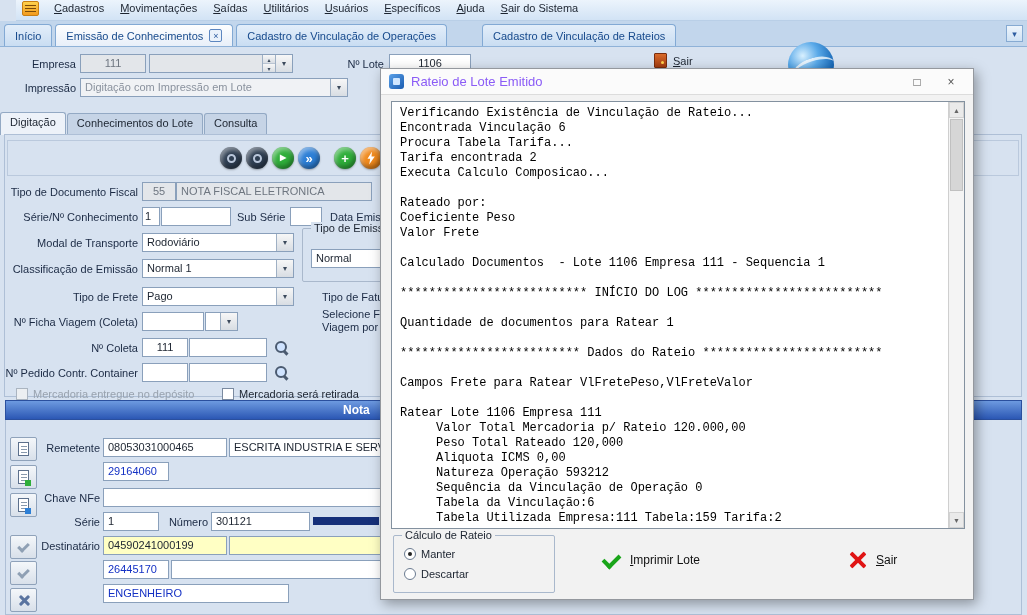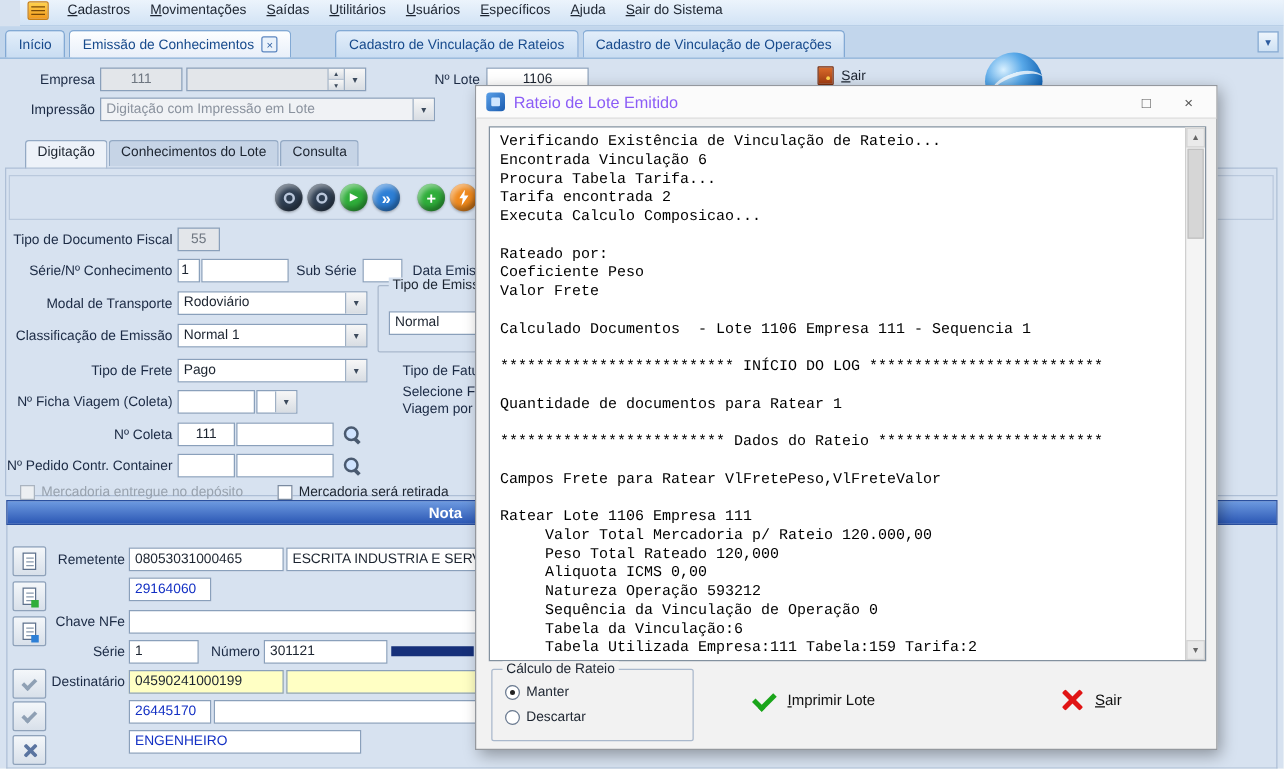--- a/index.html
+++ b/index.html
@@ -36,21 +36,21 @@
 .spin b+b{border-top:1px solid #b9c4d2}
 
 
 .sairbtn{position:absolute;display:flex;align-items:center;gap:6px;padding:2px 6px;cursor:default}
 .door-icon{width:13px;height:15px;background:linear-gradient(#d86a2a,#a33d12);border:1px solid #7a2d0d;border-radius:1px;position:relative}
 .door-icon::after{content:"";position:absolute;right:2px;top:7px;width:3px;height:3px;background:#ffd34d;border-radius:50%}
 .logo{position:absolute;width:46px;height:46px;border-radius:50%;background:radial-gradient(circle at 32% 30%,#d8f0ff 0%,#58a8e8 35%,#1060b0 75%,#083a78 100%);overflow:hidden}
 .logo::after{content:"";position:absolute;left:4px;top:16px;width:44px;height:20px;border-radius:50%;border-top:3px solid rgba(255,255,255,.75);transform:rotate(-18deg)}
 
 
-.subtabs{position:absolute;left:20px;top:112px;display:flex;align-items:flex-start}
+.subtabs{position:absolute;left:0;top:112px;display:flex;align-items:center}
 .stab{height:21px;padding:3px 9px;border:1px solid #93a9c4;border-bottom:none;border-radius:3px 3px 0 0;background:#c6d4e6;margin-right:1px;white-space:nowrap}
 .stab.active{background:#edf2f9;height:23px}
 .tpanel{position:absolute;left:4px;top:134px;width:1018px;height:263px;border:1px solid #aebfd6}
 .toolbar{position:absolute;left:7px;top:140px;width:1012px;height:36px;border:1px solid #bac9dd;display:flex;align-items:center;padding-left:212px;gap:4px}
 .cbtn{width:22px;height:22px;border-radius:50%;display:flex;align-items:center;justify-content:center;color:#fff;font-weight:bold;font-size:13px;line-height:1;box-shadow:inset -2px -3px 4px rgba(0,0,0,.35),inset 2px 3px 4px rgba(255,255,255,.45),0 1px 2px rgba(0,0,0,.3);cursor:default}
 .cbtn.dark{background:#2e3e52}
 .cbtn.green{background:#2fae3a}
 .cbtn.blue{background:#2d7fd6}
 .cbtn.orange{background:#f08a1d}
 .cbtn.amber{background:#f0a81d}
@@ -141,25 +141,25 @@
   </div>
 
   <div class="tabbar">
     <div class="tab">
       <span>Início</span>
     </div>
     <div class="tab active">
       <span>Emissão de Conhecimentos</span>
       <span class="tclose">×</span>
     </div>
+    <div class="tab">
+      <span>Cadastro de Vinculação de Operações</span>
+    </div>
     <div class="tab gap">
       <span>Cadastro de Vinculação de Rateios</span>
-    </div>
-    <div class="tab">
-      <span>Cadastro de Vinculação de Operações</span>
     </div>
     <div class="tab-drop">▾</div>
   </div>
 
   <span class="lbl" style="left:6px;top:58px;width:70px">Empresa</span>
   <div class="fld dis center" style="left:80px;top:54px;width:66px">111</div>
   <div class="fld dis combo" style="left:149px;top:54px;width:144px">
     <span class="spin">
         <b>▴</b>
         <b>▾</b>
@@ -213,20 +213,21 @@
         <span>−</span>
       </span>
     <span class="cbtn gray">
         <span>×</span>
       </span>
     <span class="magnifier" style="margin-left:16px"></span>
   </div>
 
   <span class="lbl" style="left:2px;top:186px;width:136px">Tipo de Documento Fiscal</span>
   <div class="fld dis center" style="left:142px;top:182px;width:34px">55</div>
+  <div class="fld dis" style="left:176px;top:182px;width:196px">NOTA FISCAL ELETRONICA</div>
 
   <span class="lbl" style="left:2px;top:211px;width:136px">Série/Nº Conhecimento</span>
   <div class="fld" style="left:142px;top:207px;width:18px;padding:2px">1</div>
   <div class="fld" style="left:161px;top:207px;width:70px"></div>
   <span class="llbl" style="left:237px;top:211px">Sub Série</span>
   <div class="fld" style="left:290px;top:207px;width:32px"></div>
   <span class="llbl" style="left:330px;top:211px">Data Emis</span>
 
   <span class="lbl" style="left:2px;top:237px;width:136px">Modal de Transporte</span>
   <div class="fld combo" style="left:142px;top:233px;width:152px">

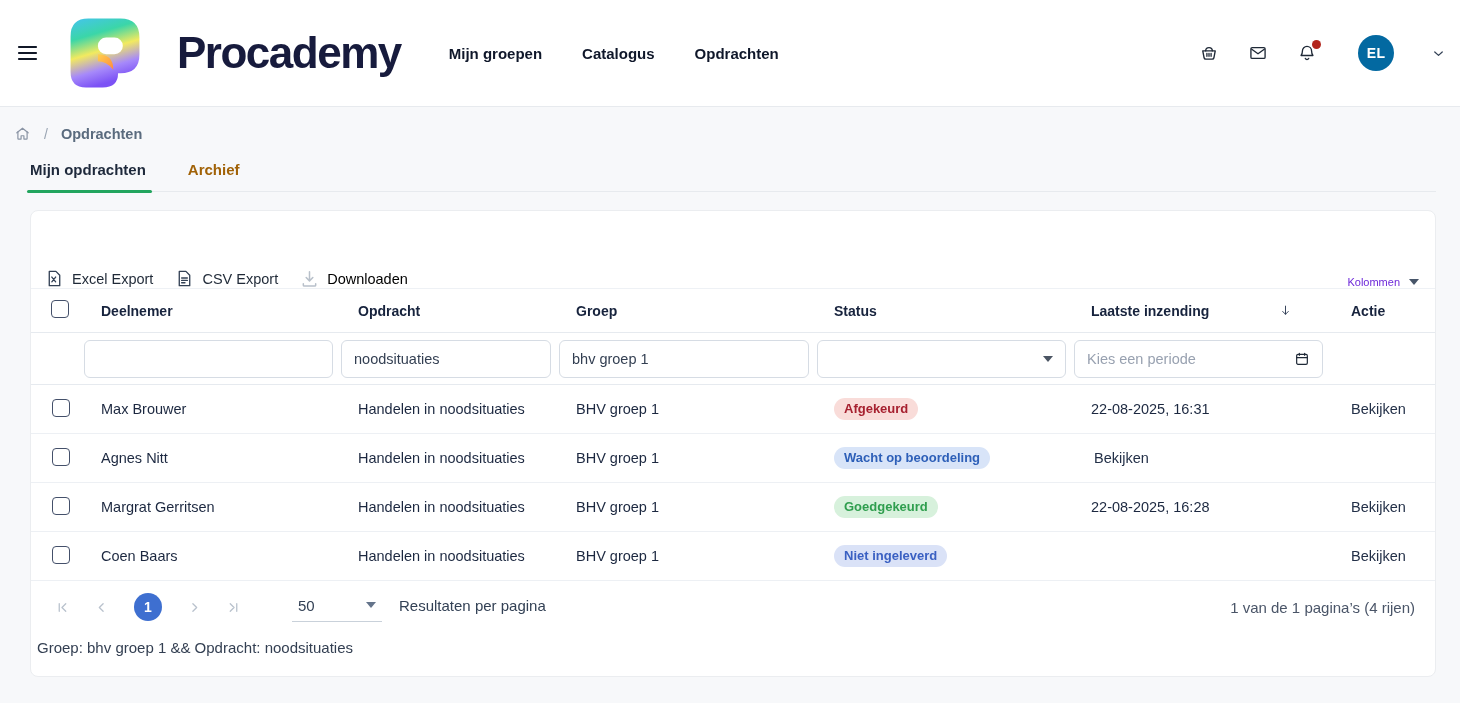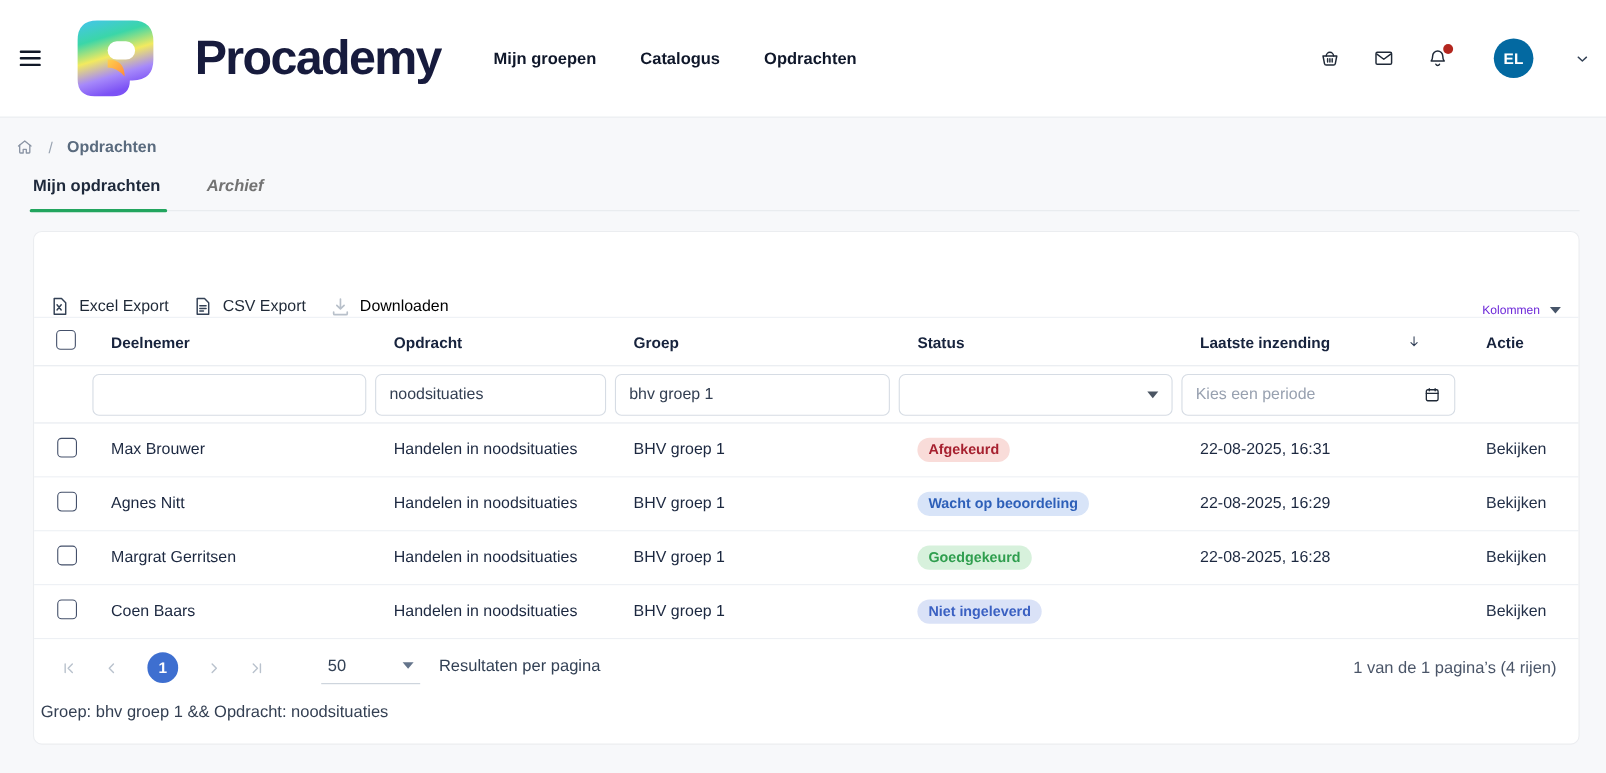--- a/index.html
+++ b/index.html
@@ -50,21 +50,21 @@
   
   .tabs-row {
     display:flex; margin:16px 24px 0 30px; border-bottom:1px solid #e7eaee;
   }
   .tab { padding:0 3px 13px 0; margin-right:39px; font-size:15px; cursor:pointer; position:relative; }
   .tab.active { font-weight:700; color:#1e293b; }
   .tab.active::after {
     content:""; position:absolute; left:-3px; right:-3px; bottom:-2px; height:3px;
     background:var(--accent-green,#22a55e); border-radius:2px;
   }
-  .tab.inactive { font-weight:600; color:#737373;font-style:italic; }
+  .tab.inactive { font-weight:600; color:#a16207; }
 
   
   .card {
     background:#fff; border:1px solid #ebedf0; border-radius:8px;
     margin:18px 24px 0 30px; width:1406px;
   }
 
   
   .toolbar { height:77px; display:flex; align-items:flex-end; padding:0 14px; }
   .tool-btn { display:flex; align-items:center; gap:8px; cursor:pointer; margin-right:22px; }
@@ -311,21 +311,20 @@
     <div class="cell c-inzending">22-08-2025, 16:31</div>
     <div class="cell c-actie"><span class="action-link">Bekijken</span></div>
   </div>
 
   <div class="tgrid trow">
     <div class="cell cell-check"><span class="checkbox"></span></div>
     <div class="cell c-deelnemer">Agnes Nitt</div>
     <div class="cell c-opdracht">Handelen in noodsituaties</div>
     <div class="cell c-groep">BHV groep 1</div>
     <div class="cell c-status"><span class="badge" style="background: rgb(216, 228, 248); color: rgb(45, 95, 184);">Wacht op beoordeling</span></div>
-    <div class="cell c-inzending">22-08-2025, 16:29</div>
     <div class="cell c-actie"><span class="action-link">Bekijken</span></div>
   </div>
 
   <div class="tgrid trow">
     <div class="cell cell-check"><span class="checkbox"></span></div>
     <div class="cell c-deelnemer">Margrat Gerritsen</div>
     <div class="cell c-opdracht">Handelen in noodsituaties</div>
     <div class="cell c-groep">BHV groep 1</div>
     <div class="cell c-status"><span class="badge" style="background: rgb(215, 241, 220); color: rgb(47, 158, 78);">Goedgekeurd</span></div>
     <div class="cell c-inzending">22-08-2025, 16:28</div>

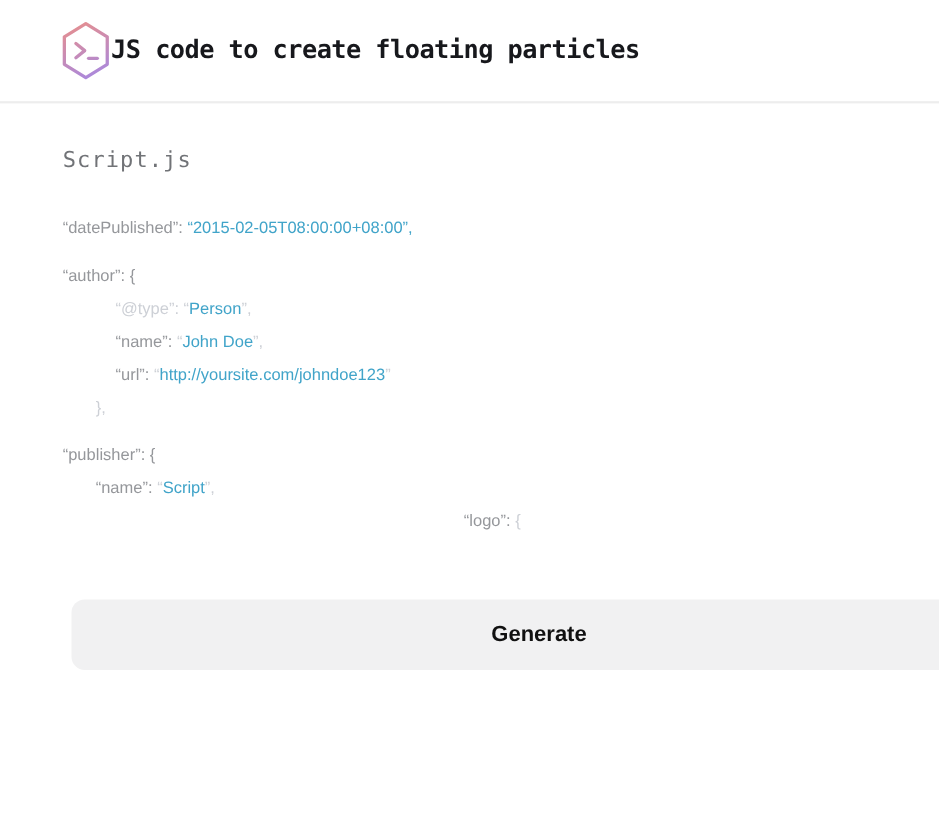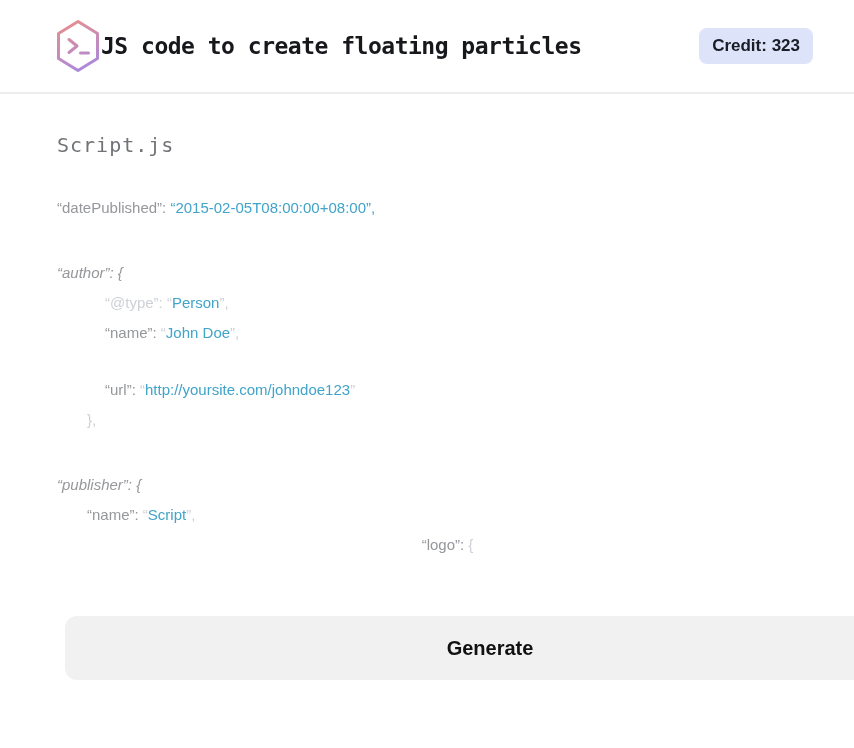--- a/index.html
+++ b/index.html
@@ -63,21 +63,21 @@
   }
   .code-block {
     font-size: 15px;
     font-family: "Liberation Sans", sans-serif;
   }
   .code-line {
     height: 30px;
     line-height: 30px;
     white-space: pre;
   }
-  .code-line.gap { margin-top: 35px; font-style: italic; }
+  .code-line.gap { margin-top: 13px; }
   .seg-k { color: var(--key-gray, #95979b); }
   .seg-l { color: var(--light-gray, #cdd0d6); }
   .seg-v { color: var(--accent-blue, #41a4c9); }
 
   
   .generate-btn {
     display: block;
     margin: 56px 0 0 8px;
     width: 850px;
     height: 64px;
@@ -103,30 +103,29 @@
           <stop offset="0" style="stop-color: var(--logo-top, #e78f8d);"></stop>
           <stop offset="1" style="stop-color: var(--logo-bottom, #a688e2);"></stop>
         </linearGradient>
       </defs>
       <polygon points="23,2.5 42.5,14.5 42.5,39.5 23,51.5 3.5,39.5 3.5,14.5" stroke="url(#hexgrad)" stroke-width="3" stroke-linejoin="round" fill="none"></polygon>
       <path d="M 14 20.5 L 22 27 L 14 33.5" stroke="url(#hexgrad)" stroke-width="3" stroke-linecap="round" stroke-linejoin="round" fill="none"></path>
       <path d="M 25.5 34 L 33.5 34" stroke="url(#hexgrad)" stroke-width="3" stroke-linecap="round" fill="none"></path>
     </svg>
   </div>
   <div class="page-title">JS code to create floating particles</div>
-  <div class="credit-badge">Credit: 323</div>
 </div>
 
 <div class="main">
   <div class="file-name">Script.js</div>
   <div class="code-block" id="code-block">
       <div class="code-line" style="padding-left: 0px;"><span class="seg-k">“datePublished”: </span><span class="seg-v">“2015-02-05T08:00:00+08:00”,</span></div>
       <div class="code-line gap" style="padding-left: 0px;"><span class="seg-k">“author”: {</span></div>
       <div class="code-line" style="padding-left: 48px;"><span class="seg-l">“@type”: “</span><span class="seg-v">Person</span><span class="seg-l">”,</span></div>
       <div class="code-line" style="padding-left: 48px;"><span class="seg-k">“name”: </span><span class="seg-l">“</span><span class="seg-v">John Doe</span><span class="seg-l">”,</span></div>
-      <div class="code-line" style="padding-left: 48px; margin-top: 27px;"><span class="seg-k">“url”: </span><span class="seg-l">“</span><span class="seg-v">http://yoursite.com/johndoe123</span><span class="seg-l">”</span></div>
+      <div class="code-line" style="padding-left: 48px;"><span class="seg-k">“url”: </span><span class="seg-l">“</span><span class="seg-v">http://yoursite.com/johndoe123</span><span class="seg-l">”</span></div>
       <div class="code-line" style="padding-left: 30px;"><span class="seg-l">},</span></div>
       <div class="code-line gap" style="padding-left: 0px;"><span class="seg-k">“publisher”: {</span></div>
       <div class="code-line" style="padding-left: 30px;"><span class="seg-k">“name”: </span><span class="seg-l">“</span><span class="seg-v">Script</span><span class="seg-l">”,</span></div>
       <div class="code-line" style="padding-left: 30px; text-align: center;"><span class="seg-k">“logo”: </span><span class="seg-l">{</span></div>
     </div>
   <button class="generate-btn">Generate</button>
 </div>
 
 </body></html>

□ □ □ □ □ □ □

— What the task asks —
What lines in the listing above contain the word "center"? Show each one.

— Response —
 .sairbtn{position:absolute;display:flex;align-items:center;gap:6px;padding:2px 6px;cursor:default}
+.subtabs{position:absolute;left:0;top:112px;display:flex;align-items:center}
 .toolbar{position:absolute;left:7px;top:140px;width:1012px;height:36px;border:1px solid #bac9dd;display:flex;align-items:center;padding-left:212px;gap:4px}
 .cbtn{width:22px;height:22px;border-radius:50%;display:flex;align-items:center;justify-content:center;color:#fff;font-weight:bold;font-size:13px;line-height:1;box-shadow:inset -2px -3px 4px rgba(0,0,0,.35),inset 2px 3px 4px rgba(255,255,255,.45),0 1px 2px rgba(0,0,0,.3);cursor:default}
   <div class="fld dis center" style="left:80px;top:54px;width:66px">111</div>
   <div class="fld dis center" style="left:142px;top:182px;width:34px">55</div>
   .tool-btn { display:flex; align-items:center; gap:8px; cursor:pointer; margin-right:22px; }
       <div class="code-line" style="padding-left: 30px; text-align: center;"><span class="seg-k">“logo”: </span><span class="seg-l">{</span></div>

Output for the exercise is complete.